Num grande acontecimento, o Congresso se aproxima da conclusão de uma era no Iraque, com a Eleição das Eleições de 2003.
A correlação incluiu, incluindo Virgínia, democracia, e os senadores Tuddy, um republicano, um republicano, receberam um apoio injusto durante um seniran. A rapidez da discussão ou oposição representa o compromisso de que a guerra no Iraque é falsa. A estimativa sugere que milhares de iraquianos foram mortos pelos 5.000 soldados americanos, após o exército de George W. Bush ter tido o presidente Iranimi.
Após a eleição, os senadores Kaine destacaram as amargas qualidades de encerrar a guerra e disseram: “Este é o fim da guerra, não há estrondo, mas espiões.” Eles enfatizaram o impacto final: a guerra teve a guerra na América e no Oriente Médio.
Os apoiantes em toda a sala do Congresso estão a dar um passo muito importante para evitar a futura vigilância militar e enfatizam o lugar do Iraque como parceiro dos Estados Unidos dos Estados Unidos. A casa já acrescentou a mesma correção em setembro, a apresentação da conciliação de duas versões do último projeto de lei. Além disso, ambas as salas concordaram em eliminar a autorização em 1991 que assumiu a guerra da Guerra do Golfo.
No entanto, a desvalorização do Presidente Trump continua a ser uma incerteza do Presidente Donald Trump. Durante o seu primeiro mandato, a sua administração indicou a decisão do Iraque em 2002 de verificar o drone que matou o general Qassim Soleimani em 2020, embora a decisão tenha sido surpreendente.
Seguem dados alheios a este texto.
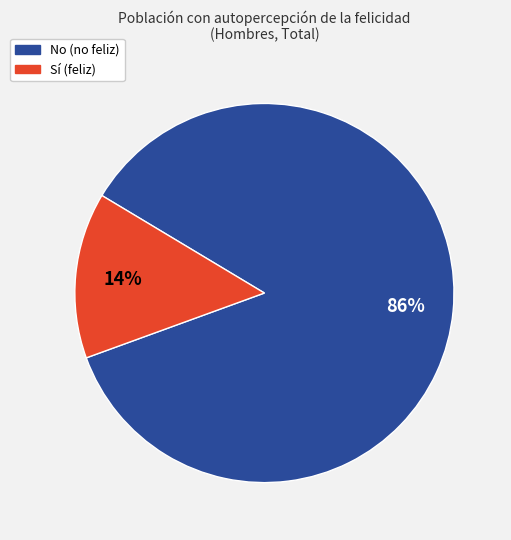

To the nearest percent, what is the difference between the largest and smallest slice percentages?

72%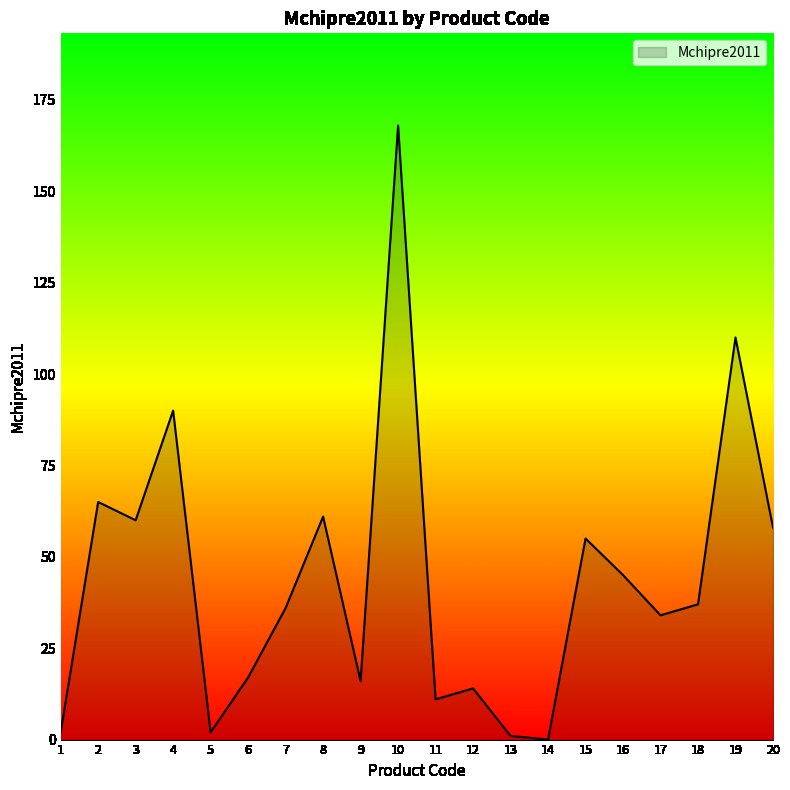

Where is the first local minimum?

3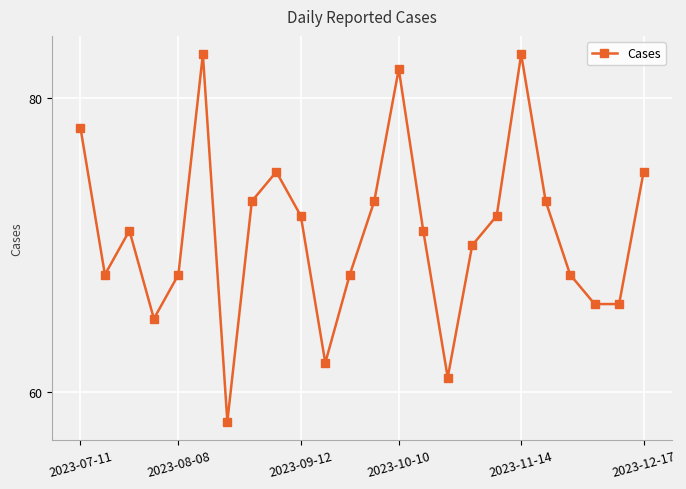

How many points are higher than both their immediate neighbors (excluding endpoints)?

5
O senador Young, após a eleição, declarou que Trump ficaria orgulhoso do projeto de lei, especialmente da promessa de sua campanha de acabar com seu nome de “Guerra Eterna”. Young observou que esta pedra estabelece a prioridade para o Congresso, a ênfase no início e na conclusão da guerra militar.
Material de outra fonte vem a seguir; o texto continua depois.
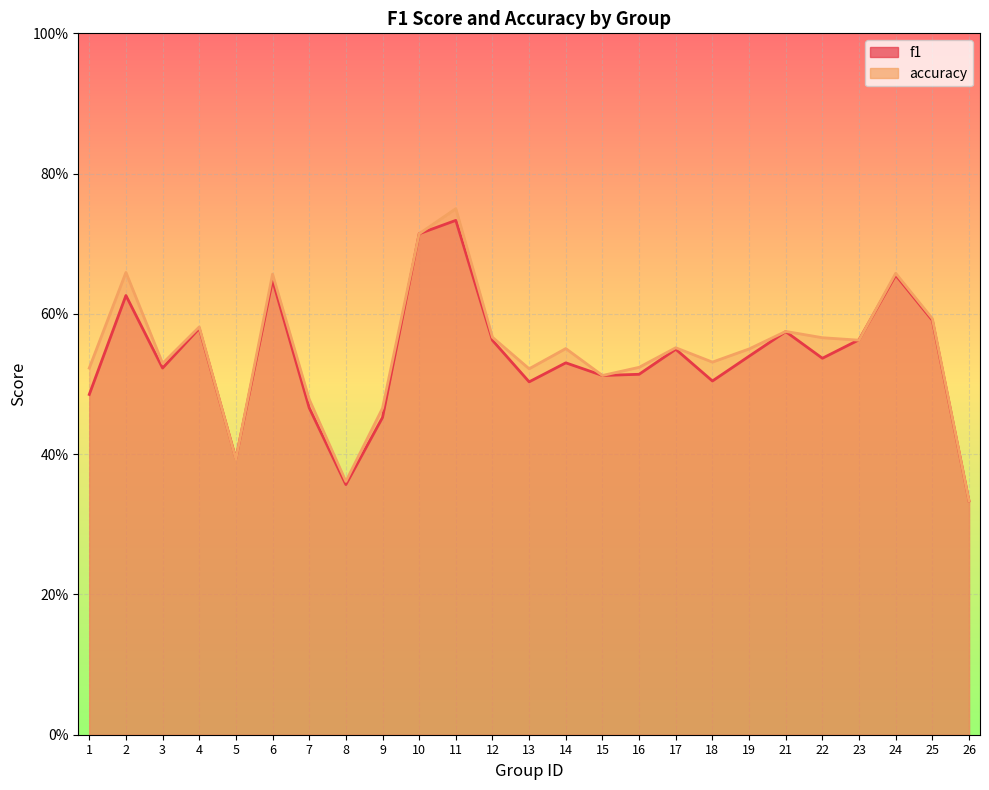

At which label is accuracy closest to 0?

26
Apesar da parte política, a juventude marcou o estado do estado bipartidário, descrevendo a eleição rápida como um “extraordinário” que mostra a capacidade do Congresso em alterar mudanças significativas. O Senado pretende eliminar a solução de 2002, anos antes, votada por 66-30. Embora algumas repúblicas se opusessem às condições, ninguém se opôs às eleições de quinta-feira.
Embora este cancelamento tenha libertado a solução em 2002 e 1991, a autorização da autorização de 2001 para a Guerra Mundial contra o Terrorismo continua sem valor. Esta decisão posterior confere ao presidente o poder de mover o grupo pelos ataques de 11 de setembro e o Estado Islâmico, que é considerado uma ameaça à segurança nacional.